Tuesday, March 25, 2008

Hillary and Bill Need to Be Transparent

Hillary Clinton represents a rather unique situation in American politics. First, of course, is the fact that she is a former first lady. Now she's very capable and if she had found a way to run a campaign without referring to Bill Clinton's eight years in office, she might have been able to deflect any number of questions that obviously bring Bill Clinton into the equation. But she has run on her experience and that experience includes her eight years as first lady. She leaves the distinct impression that she was intimately involved in many of Bill Clinton's decisions during those eight years. I don't buy her commander-in-chief argument but certainly she was involved in other decisions. One has to assume the situation will be somewhat similar if Hillary becomes president; Bill Clinton will surely offer whatever advice he can. Bill Clinton is therefore an issue.

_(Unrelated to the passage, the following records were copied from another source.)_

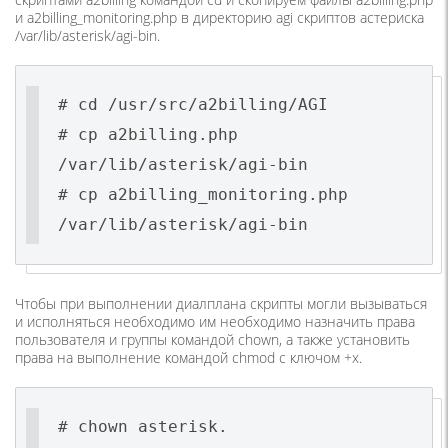
и a2billing_monitoring.php в директорию agi скриптов астериска
/var/lib/asterisk/agi-bin.
# cd /usr/src/a2billing/AGI
# cp a2billing.php
/var/lib/asterisk/agi-bin
# cp a2billing_monitoring.php
/var/lib/asterisk/agi-bin
Чтобы при выполнении диалплана скрипты могли вызываться
и исполняться необходимо им необходимо назначить права
пользователя и группы командой chown, а также установить
права на выполнение командой chmod c ключом +x.
# chown asterisk.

In 2002, Hillary Clinton voted for the Iraq bill, thereby effectively authorizing the war (even if one can argue that was not the full intent of the legislation). In Hillary's case, I always had a question and it was a question that out of respect for the Clintons made me hesitate despite the many contradictions and falsehoods that were put out by the Bush Administration that were obvious at the time. What made me hesitate was a small article somewhere that suggested Bill Clinton had had conversations with Tony Blair and had suggested to Blair that he be patient with George W. Bush. The distinct impression I had was that Clinton was not exactly against the war. Given the ability of the Clintons to spin, I'm sure they can tell a perfectly plausible story of what that was about. But Hillary took a long time to catch up to public opinion on Iraq. Was it because of Bill? I wish we had more transparency on just this one issue alone. Clearly, for the first three years Hillary did an effective job of backing Bush on the strategic aspect of the war in Iraq even if sometimes she was critical of tactical decisions and sometimes questioned the competence of Bush's top officials.

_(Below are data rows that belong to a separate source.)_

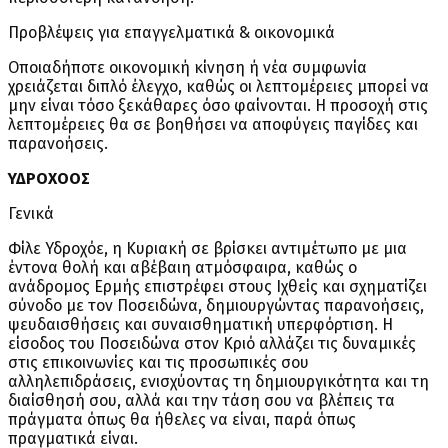
Προβλέψεις για επαγγελματικά & οικονομικά
Οποιαδήποτε οικονομική κίνηση ή νέα συμφωνία
χρειάζεται διπλό έλεγχο, καθώς οι λεπτομέρειες μπορεί να
μην είναι τόσο ξεκάθαρες όσο φαίνονται. Η προσοχή στις
λεπτομέρειες θα σε βοηθήσει να αποφύγεις παγίδες και
παρανοήσεις.
ΥΔΡΟΧΟΟΣ
Γενικά
Φίλε Υδροχόε, η Κυριακή σε βρίσκει αντιμέτωπο με μια
έντονα θολή και αβέβαιη ατμόσφαιρα, καθώς ο
ανάδρομος Ερμής επιστρέφει στους Ιχθείς και σχηματίζει
σύνοδο με τον Ποσειδώνα, δημιουργώντας παρανοήσεις,
ψευδαισθήσεις και συναισθηματική υπερφόρτιση. Η
είσοδος του Ποσειδώνα στον Κριό αλλάζει τις δυναμικές
στις επικοινωνίες και τις προσωπικές σου
αλληλεπιδράσεις, ενισχύοντας τη δημιουργικότητα και τη
διαίσθησή σου, αλλά και την τάση σου να βλέπεις τα
πράγματα όπως θα ήθελες να είναι, παρά όπως
πραγματικά είναι.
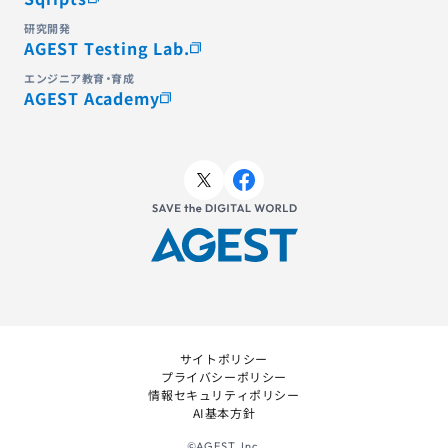
研究開発
AGEST Testing Lab.
エンジニア教育・育成
AGEST Academy
サイトポリシー
プライバシーポリシー
情報セキュリティポリシー
AI基本方針
©AGEST, Inc.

Then there's the income tax problem. Bill and Hillary have not exactly been forthcoming on how much money they have been taking from various people. This matters. Ever since Ronald Reagan took $2 million from Sony after leaving office, the flow of money to former presidents has raised a wide range of issues. The senior Bush, after leaving office, also took huge amounts of money from various sources including the bizarre Rev. Moon. There has been a tendency to look the other way since former presidents are supposedly not directly involved in politics. It's an odd informal rule imposed by the media despite the fact that former presidents have indeed involved themselves in politics. And now we have a former president who may potentially return to the White House with his wife as president.

The issue of income taxes and transparency has been raised today as reported by various news sources, including Reuters:
Obama's tax returns from 2000 to 2006 were posted on his Web site as his campaign pushed to portray Clinton, the New York senator and former first lady, as secretive and unwilling to be open with voters.


Obama, an Illinois senator, has repeatedly asked Clinton to release tax returns for the years since she and her husband, former President Bill Clinton, left the White House in 2001.

Obama's request is not unreasonable. Americans, in general, should be asking just who has given money to the Clintons and for what purpose. President Clinton freely admits that he has done well since he left office. If he can speak so freely, that implies he has nothing to hide. Given the huge amounts of money given to other former presidents and the role Bill Clinton is likely to have if Hillary were to make it to the White House, Americans voters need to make sure transparency is observed.

Now I have read that the Clinton campaign is thinking of releasing the tax returns three days before the Pennsylvania primary. That's hardly time to understand what all the names and numbers mean that would appear on a tax return. Nor does it explain why tax returns from earlier years cannot be made now. And of course there is the possibility the Clinton campaign may only offer voters a brief and uninformative summary. The Republicans will clearly make an issue of the Clintons sources of income if Hillary somehow managed to be the party nominee; so the time to deal with this is now.

Transparency requires that we understand the source of the Clintons' considerable new wealth.